When I was a kid, we had a summer home. Not really what you’re thinking – it was much more like rustic living in a cabin. I loved my life there, but it was definitely not the Kennedy’s summer place. One aspect of living out there every summer that I have always remembered was that our phone line was a “party” line. Not exactly a party, though. Multiple families used the same phone line. We had our own phone but it had a certain ring. I think ours was 2 short rings and 1 long ring. If you heard that ring, then the call was for us. Other families had different rings and you didn’t answer their phone. It was weird, even for back then. My Dad’s solution to the whole thing was “don’t use the phone”. Pretty tough with a family made up of a bunch of girls, but that was my Dad’s solution to a lot of things.

Think of that era in contrast to our communication choices today. For about 80 years or so, the world communicated through the land-line phone system with radio and then finally television (3 networks) being folded in to the mix in the 1950’s.
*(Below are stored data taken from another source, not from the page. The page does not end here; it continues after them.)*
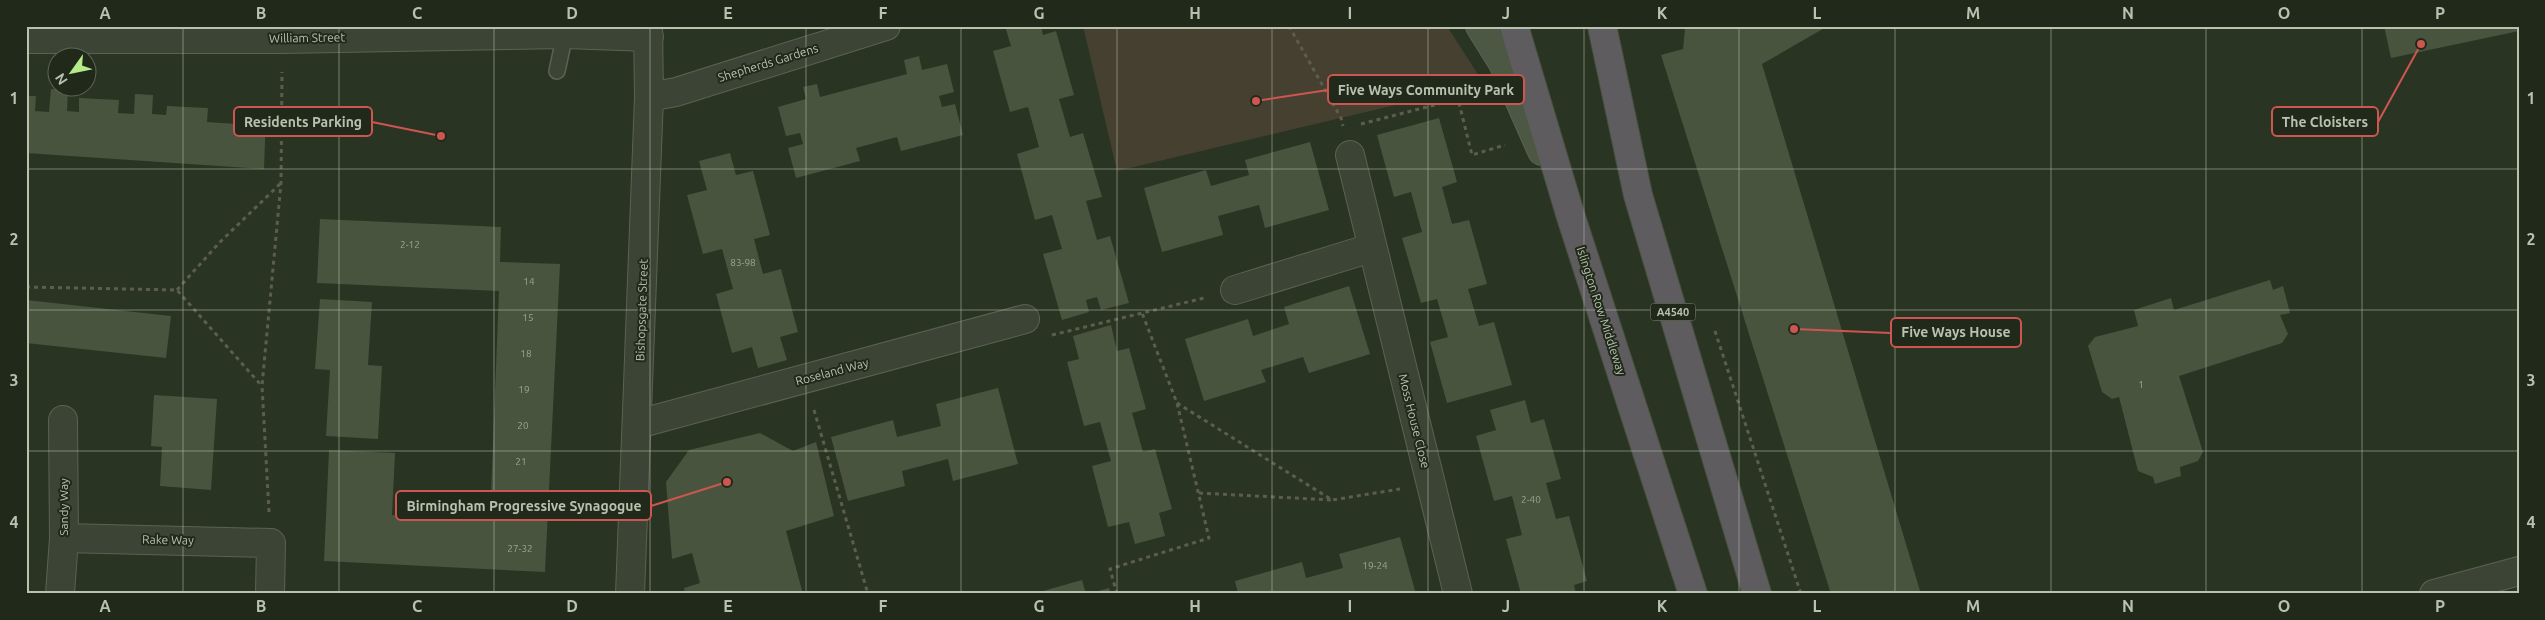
<svg xmlns="http://www.w3.org/2000/svg" width="2545" height="620" font-family="Ubuntu,sans-serif">
<rect width="100%" height="100%" fill="#2a3422"/>
<polygon fill="#454030" points="1083,26 1447,26 1484,84 1117,171"/>
<g fill="#48543e">
<polygon points="1005,26 1041,26 1043,35 1056,31 1074,95 1059,99 1070,137 1083,133 1102,197 1086,201 1097,240 1110,236 1129,303 1101,310 1097,297 1086,300 1089,312 1062,320 1043,254 1062,249 1052,215 1035,220 1017,154 1039,147 1028,107 1010,112 993,51 1011,46"/>
<polygon points="1689,26 1828,26 1762,64 1921,594 1831,594 1661,55 1683,49 1685,29"/>
<polygon points="2384,26 2519,26 2519,31 2391,58"/>
<polygon points="919,56 922,70 947,64 954,92 939,96 942,107 955,104 963,135 901,151 897,137 856,148 860,161 796,178 788,148 803,144 800,133 786,136 778,107 806,99 803,87 817,84 820,97 907,74 904,60"/>
<polygon points="51,89 68,90 67,111 79,112 79,98 119,100 118,113 134,114 135,94 153,95 152,114 166,115 167,106 208,108 207,122 252,125 253,113 266,113 264,169 26,153 26,96 36,96 35,111 49,112"/>
<polygon points="1439,118 1457,182 1442,187 1452,224 1469,220 1487,284 1468,289 1479,326 1494,322 1512,385 1447,403 1430,342 1448,337 1437,299 1421,303 1402,238 1422,232 1411,192 1394,197 1377,135"/>
<polygon points="1310,142 1329,210 1265,228 1259,205 1218,216 1223,235 1162,252 1144,188 1206,170 1211,186 1249,175 1245,160"/>
<polygon points="730,153 736,175 753,171 770,235 754,239 763,274 781,269 798,332 780,337 787,360 758,368 752,347 732,353 716,294 733,289 722,249 703,254 687,195 707,190 699,161"/>
<polygon points="320,219 501,227 500,262 560,264 545,572 324,561 329,450 395,453 392,515 490,520 499,291 317,283"/>
<polygon points="2270,280 2273,290 2283,286 2290,313 2280,315 2288,334 2282,343 2179,376 2203,452 2198,461 2180,467 2181,476 2155,484 2153,477 2138,471 2119,397 2112,399 2102,392 2088,346 2095,337 2138,326 2134,310 2171,298 2174,310"/>
<polygon points="1349,286 1370,354 1309,373 1303,357 1261,370 1266,382 1204,401 1185,339 1248,319 1253,336 1289,324 1284,307"/>
<polygon points="320,299 372,302 368,365 382,366 378,439 326,436 330,370 315,369"/>
<polygon points="26,300 171,316 166,358 26,343"/>
<polygon points="1111,325 1117,351 1129,348 1146,409 1132,413 1143,452 1155,449 1172,509 1159,513 1165,536 1135,544 1129,522 1108,527 1092,466 1111,461 1100,422 1084,426 1067,362 1079,359 1073,336"/>
<polygon points="998,388 1018,464 953,481 948,459 902,471 905,486 848,501 831,437 893,420 897,437 941,426 936,404"/>
<polygon points="154,395 217,399 211,490 160,486 162,447 151,446"/>
<polygon points="1525,400 1531,423 1544,419 1561,479 1546,483 1556,519 1569,516 1587,581 1574,585 1576,594 1521,594 1506,539 1522,535 1512,496 1494,501 1476,436 1496,430 1490,410"/>
<polygon points="760,433 793,451 816,442 834,516 786,531 803,594 685,594 684,588 700,583 692,553 672,559 666,482 689,450"/>
<polygon points="1400,537 1416,594 1238,594 1235,581 1302,562 1306,578 1343,568 1339,554"/>
<polygon points="1082,580 1086,594 1036,594 1036,593"/>
<polygon points="1109,588 1111,594 1091,594 1091,593"/>
</g>
<g fill="none" stroke-linecap="round" stroke-linejoin="round">
<defs>
<polyline id="service" points="557,71 565,34"/>
<g id="minor">
<polyline points="26,39 282,39 565,34 649,37"/>
<polyline points="649,97 676,92 886,26"/>
<polyline points="1350,155 1458,594"/>
<polyline points="1235,290 1371,248"/>
<polyline points="638,424 1025,319"/>
<polyline points="64,538 271,543 270,594"/>
<polyline points="60,594 64,538 63,420"/>
<polyline points="630,594 649,97 648,26"/>
<polyline points="2434,594 2519,571"/>
</g>
<polyline id="secondary" points="1480,26 1503,63 1542,151"/>
<g id="trunk">
<polyline points="1514,26 1571,217 1693,594"/>
<polyline points="1602,26 1638,195 1757,594"/>
</g>
</defs>
<use href="#service" stroke="#5a6352" stroke-width="18"/>
<use href="#minor" stroke="#5a6352" stroke-width="30"/>
<use href="#secondary" stroke="#5a6352" stroke-width="30"/>
<use href="#trunk" stroke="#47503f" stroke-width="30"/>
<g stroke="#5c5e4c" stroke-width="3" stroke-dasharray="4 4" stroke-linecap="butt">
<polyline points="1289,26 1341,118 1343,126"/>
<polyline points="1361,124 1458,99 1472,155 1505,145"/>
<polyline points="26,287 177,290 261,385"/>
<polyline points="177,290 219,243 281,183"/>
<polyline points="1715,331 1801,594"/>
<polyline points="1052,335 1204,298"/>
<polyline points="1177,403 1332,500 1400,489"/>
<polyline points="814,410 868,594"/>
<polyline points="1199,493 1332,500"/>
<polyline points="269,512 262,386 281,183 282,72"/>
<polyline points="1117,594 1110,569 1209,538 1177,403 1142,313"/>
</g>
<use href="#service" stroke="#3c4535" stroke-width="15"/>
<use href="#minor" stroke="#3c4535" stroke-width="28"/>
<use href="#secondary" stroke="#4c5843" stroke-width="28"/>
<use href="#trunk" stroke="#5e5c5e" stroke-width="28"/>
</g>
<path fill="none" stroke="#b7c2af" stroke-width="1" stroke-opacity="0.55" d="M183,26V594M339,26V594M494,26V594M650,26V594M806,26V594M961,26V594M1117,26V594M1272,26V594M1428,26V594M1584,26V594M1739,26V594M1895,26V594M2051,26V594M2206,26V594M2362,26V594M26,169H2519M26,310H2519M26,451H2519"/>
<g text-anchor="middle" stroke-width="4" stroke-linejoin="round" paint-order="stroke">
<g font-size="10" fill="#9ba693">
<text x="410" y="248">2-12</text>
<text x="743" y="266">83-98</text>
<text x="529" y="285">14</text>
<text x="528" y="321">15</text>
<text x="526" y="357">18</text>
<text x="2141" y="388">1</text>
<text x="524" y="393">19</text>
<text x="523" y="429">20</text>
<text x="521" y="465">21</text>
<text x="1531" y="503">2-40</text>
<text x="520" y="552">27-32</text>
<text x="1375" y="569">19-24</text>
</g>
<rect fill="#212a1a" stroke="#8a9482" stroke-width="1" x="1650.5" y="303.5" width="45" height="17" rx="4"/>
<g font-size="11" font-weight="bold" fill="#b7c2af">
<text x="1673" y="316">A4540</text>
</g>
<g font-size="12" fill="#b7c2af" stroke="#212a1a">
<text transform="translate(307 38) rotate(-1)" y="4">William Street</text>
<text transform="translate(768 63) rotate(-17)" y="4">Shepherds Gardens</text>
<text transform="translate(642 310) rotate(-88)" y="4">Bishopsgate Street</text>
<text transform="translate(1601 311) rotate(72)" y="4">Islington Row Middleway</text>
<text transform="translate(832 372) rotate(-15)" y="4">Roseland Way</text>
<text transform="translate(1414 421) rotate(76)" y="4">Moss House Close</text>
<text transform="translate(64 507) rotate(-90)" y="4">Sandy Way</text>
<text transform="translate(168 540) rotate(1)" y="4">Rake Way</text>
</g>
</g>
<path fill="none" stroke="#cd5650" stroke-width="2" d="M1256 101L1328 90M441 136L372 122M2421 44L2378 122M1794 329L1891 333M727 482L651 506"/>
<g fill="#cd5650" stroke="#212a1a" stroke-width="2">
<circle cx="1256" cy="101" r="5"/>
<circle cx="441" cy="136" r="5"/>
<circle cx="2421" cy="44" r="5"/>
<circle cx="1794" cy="329" r="5"/>
<circle cx="727" cy="482" r="5"/>
</g>
<g fill="#212a1a" stroke="#cd5650" stroke-width="2">
<rect x="1328" y="75" width="196" height="29" rx="5"/>
<rect x="234" y="107" width="138" height="29" rx="5"/>
<rect x="2272" y="107" width="106" height="29" rx="5"/>
<rect x="1891" y="318" width="130" height="29" rx="5"/>
<rect x="396" y="491" width="255" height="29" rx="5"/>
</g>
<g font-size="14" text-anchor="middle" font-weight="bold" fill="#b7c2af">
<text x="1426" y="95">Five Ways Community Park</text>
<text x="303" y="127">Residents Parking</text>
<text x="2325" y="127">The Cloisters</text>
<text x="1956" y="337">Five Ways House</text>
<text x="524" y="511">Birmingham Progressive Synagogue</text>
</g>
<rect width="2545" height="620" fill="none" stroke="#212a1a" stroke-width="55"/>
<g transform="translate(72 72) rotate(237)"><circle r="24" fill="#212a1a" stroke="#5d6756"/>
<path d="M0-4L9 19L0 12L-9 19Z" fill="#b3ec8a"/>
<text y="-8" font-size="14" font-weight="bold" text-anchor="middle" fill="#b7c2af">N</text>
</g>
<rect x="28" y="28" width="2490" height="564" fill="none" stroke="#b7c2af" stroke-width="2"/>
<g font-size="16" text-anchor="middle" font-weight="bold" fill="#b7c2af">
<text x="105" y="19">A</text>
<text x="261" y="19">B</text>
<text x="417" y="19">C</text>
<text x="572" y="19">D</text>
<text x="728" y="19">E</text>
<text x="883" y="19">F</text>
<text x="1039" y="19">G</text>
<text x="1195" y="19">H</text>
<text x="1350" y="19">I</text>
<text x="1506" y="19">J</text>
<text x="1662" y="19">K</text>
<text x="1817" y="19">L</text>
<text x="1973" y="19">M</text>
<text x="2128" y="19">N</text>
<text x="2284" y="19">O</text>
<text x="2440" y="19">P</text>
<text x="14" y="104">1</text>
<text x="2531" y="104">1</text>
<text x="14" y="245">2</text>
<text x="2531" y="245">2</text>
<text x="14" y="386">3</text>
<text x="2531" y="386">3</text>
<text x="14" y="528">4</text>
<text x="2531" y="528">4</text>
<text x="105" y="612">A</text>
<text x="261" y="612">B</text>
<text x="417" y="612">C</text>
<text x="572" y="612">D</text>
<text x="728" y="612">E</text>
<text x="883" y="612">F</text>
<text x="1039" y="612">G</text>
<text x="1195" y="612">H</text>
<text x="1350" y="612">I</text>
<text x="1506" y="612">J</text>
<text x="1662" y="612">K</text>
<text x="1817" y="612">L</text>
<text x="1973" y="612">M</text>
<text x="2128" y="612">N</text>
<text x="2284" y="612">O</text>
<text x="2440" y="612">P</text>
</g>
</svg>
That was it. Severely limited, although we certainly didn’t know it at the time.

Now, the options seem endless. In my house of 2 people and one dog, we use 2 laptops for our creative sides, a Smart tv, 3 iPads, and 2 iPhones, and the dog really isn’t using any of those too much. So, that’s 8 devices to stay connected for 2 people. We used to have one phone line for 4 families.

The ability of the US population to communicate is mind-boggling. Using your cellular phone’s camera through social networks, you can now instantly send a picture of the restaurant meal you are about to eat to hundreds of people who don’t give a damn. Through another social network, you can pretend to have a completely different life from the one you are actually living and attempt to induce envy in former high school classmates and bunches of other people that you will never see again in your actual life. It’s called fakebook and it dominates people’s lives. I won’t even begin to discuss Twitter because if I open that up, you know who comes into the conversation. The most remarkable achievement of these times, in my opinion, is the Web. Essentially, at our fingertips, for the first time in history, is all the information available in the world. That’s not too much of an exaggeration and that level of access is truly a marvel. As might be expected, for most of Americans, the Internet is used almost exclusively for shopping and porn. We really are an exceptional country.

The level of penetration of these instruments and networks into our lives is extraordinary. There are approximately 7.6 billion people in the world today (that’s a problem for another essay) of which about 55% (4.1 billion) could be considered urbanized. Last year, 4.02 billion (53% of the world’s population) were internet users. Social media users numbered 3.2 billion (42%) an increase of 13% over the previous year. Mobile phone users were 5.13 billion worldwide. (Interestingly, the number of people in the world who used their mobile phone to make an actual phone call last year was just 47.)

The social media site, facebook, has seen phenomenal growth. Facebook now has more than 2 billion users worldwide and that number grew by more than 500,000 million last year alone. 76% of those users log into the network daily and the average number of daily visits per capita is 8. The influence of facebook on many of its users lives is almost all-encompassing. 8 times a day? And it’s free!

No, it isn’t. It really, really is not free. By using these sites and essentially signing away your privacy rights, you are shoveling your most private information to the corporate world. How has facebook become one of the richest and most influential companies in the world? Not by providing its users a new tool to “stay in touch”. No, facebook is rich by selling your information to the highest bidders. Huge, anonymous, powerful corporations and political organizations now have your information. They know who you are, who you associate with, your interests, your tastes, your sexual mores, where you eat, where you shop, everything. They have it all and they use it. It’s not just that Big Brother is watching. Big Brother is watching, listening, reading, following, querying, anticipating, influencing, marketing, reporting, and selling. It’s really not free.

Is the cost worth the benefit? Maybe it is. I don’t think so, but then again I don’t use facebook. I don’t trust the social network sites and I do not believe they make communications among us better, nor our relationships closer. I think the cost is too great and I’m not the least bit paranoid.

One last point, I know that the use of these devices and sites has caused our personal interactions among the people living with us to deteriorate. The relationships with people to whom we are ostensibly closest have suffered because of our reliance on cell phones and networks. We have all seen the families of 2 parents and 2 children in restaurants waiting for their food with each of their faces firmly planted in their phones and no interactions among them. Where is this going to lead? When was the last time you saw a young family in a restaurant with no cell phones? The other day I saw 4 teenage girls together in a coffee shop and none of them were speaking to each other. All of them were intently staring into their phones. These are 4 teenage girls, all friends, not talking. How is that even possible?

Maybe this is all just the older generation looking askance at the way another generation is behaving. That certainly happens as you get older, the only problem is that I don’t think I’m actually getting older any more. You see I’ve ordered these pills that I saw on the internet that keep a man from aging. They’re great. We all know that they couldn’t sell these things on the Internet if they didn’t work.